Danone North America’s soil health research program is in year 4 of a 5 year program and has nearly tripled to more than 82,000 acres, inclusive of 28,000 organic acres, across the U.S. and Canada and has recently expanded into almond orchards in the central valley of California.

“The program enables Danone North America to continue supporting farms in implementing innovative farm management practices,” Camu says. “Each year, the program continues to grow, developing relationships with new farm partners, as well as expanding into new crops and regions. And we believe that regenerative farming is a key strategy to tackling climate change.”

Looking ahead, over the next year and a half, Danone North America will take the program’s findings, quantitative outcomes, and improvement plans to increase regenerative agriculture practices that will help lead to improved farm economic resilience.

The program will also continue to establish goals with farm partners, pilot innovative technologies to drive change. In addition, Danone North American plans to launch industry-leading tools and programs to encourage greater regenerative management adoption and achieve enrollment of 100,000 acres under the regenerative agriculture program.
As Camu explains, this program is done in complete partnership with Danone’s farm partners, and the company doesn’t provide mandates.

Strong communication includes explaining a proposed plan and outcome to each respective farm partner, going into detail about long-term sustainability goals and program benefits. The Danone team recognizes that it is important for each farm to truly be a partner throughout the entire process.

“We understand no two farms are the same and no single solution can be applied to every farm. That’s why we lean on the data collected to help build out individual plans tailored to what is best for the soil on each farm,” Camu says. The company is also doing this for the betterment of the industry. By gathering data and knowledge through the program, Danone North America shares this with other farms – including those who are not already a part of the program – as well as with other companies, furthering efforts to build a shared future and working toward the common goal that is combatting climate change.

“Danone has taken the role of processing and marketing our partnership very seriously. I feel very fortunate to be able to work with such a great company who is always striving to become better and striving to serve more people,” Turner says. “I enjoy working with Danone because they are always encouraging me to improve our operation. I think that type of encouragement is beneficial for the industry.”

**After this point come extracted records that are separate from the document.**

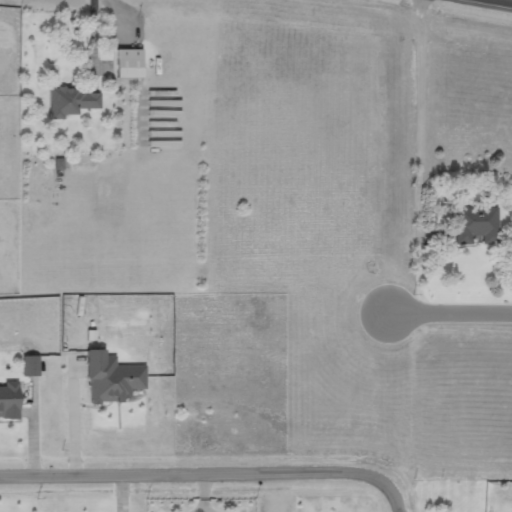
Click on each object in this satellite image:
road: (494, 2)
building: (128, 64)
building: (72, 102)
building: (476, 225)
road: (459, 315)
building: (30, 366)
building: (111, 379)
building: (9, 401)
road: (211, 470)
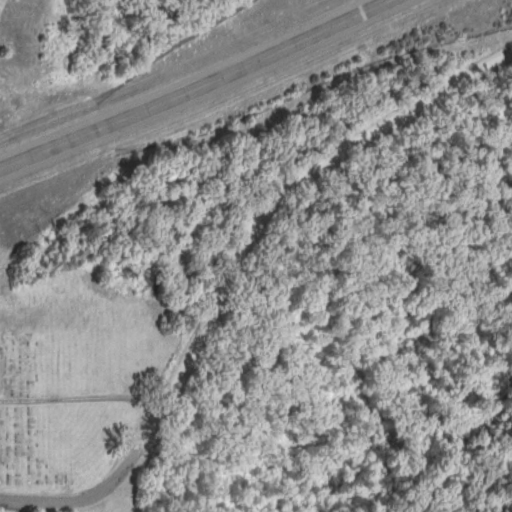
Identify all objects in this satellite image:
road: (182, 83)
road: (229, 265)
park: (68, 410)
road: (25, 508)
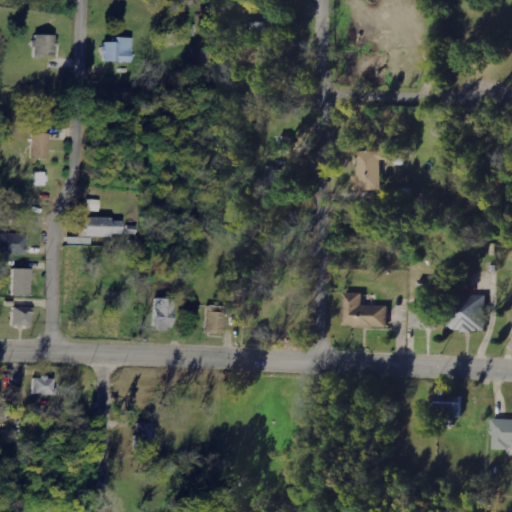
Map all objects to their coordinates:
building: (270, 24)
park: (482, 43)
building: (45, 46)
building: (118, 51)
road: (416, 99)
building: (40, 146)
building: (370, 170)
road: (73, 176)
building: (279, 177)
building: (39, 179)
road: (321, 183)
building: (93, 205)
building: (101, 227)
building: (13, 243)
building: (21, 282)
building: (364, 312)
building: (164, 314)
building: (469, 314)
building: (426, 316)
building: (21, 317)
building: (215, 320)
road: (255, 362)
building: (43, 386)
building: (452, 404)
road: (101, 433)
building: (503, 434)
building: (144, 437)
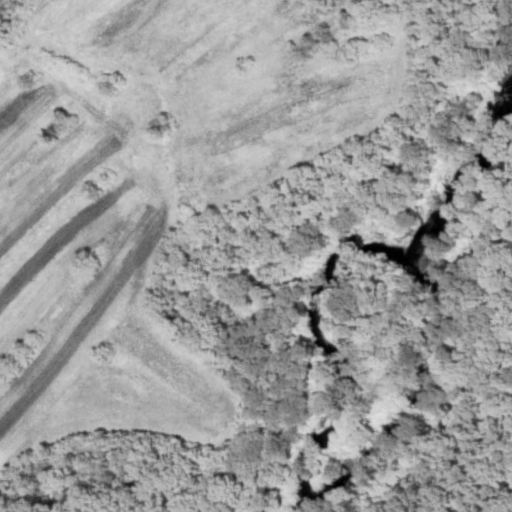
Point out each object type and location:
river: (349, 275)
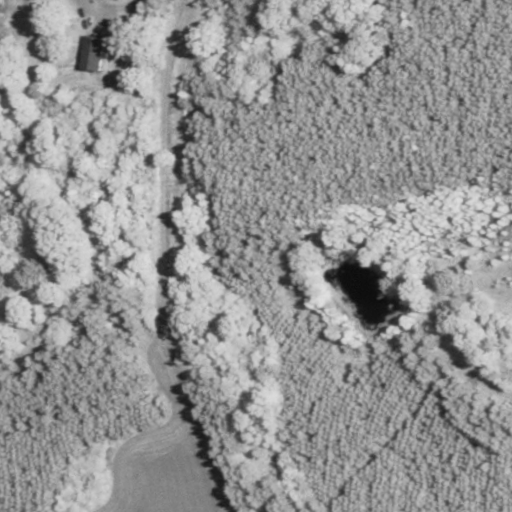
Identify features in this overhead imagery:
building: (90, 52)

The Danone North American team is excited about the future as they expect it to bring about innovation in the dairy space as they collectively work towards a common goal of fighting climate change.

“This will be done through continued on-farm innovation, continued learning, continued partnerships, and continued transparency,” Camu says. “The reality is when we work together, we can have the biggest impact and with the issue of climate change we should all be working together. That’s one reason why we’re committed to sharing the results and data from our soil health program. We know we don’t have all of the solutions, but we’re committed to the work and the dairy industry can be part of the solution to carbon reduction.”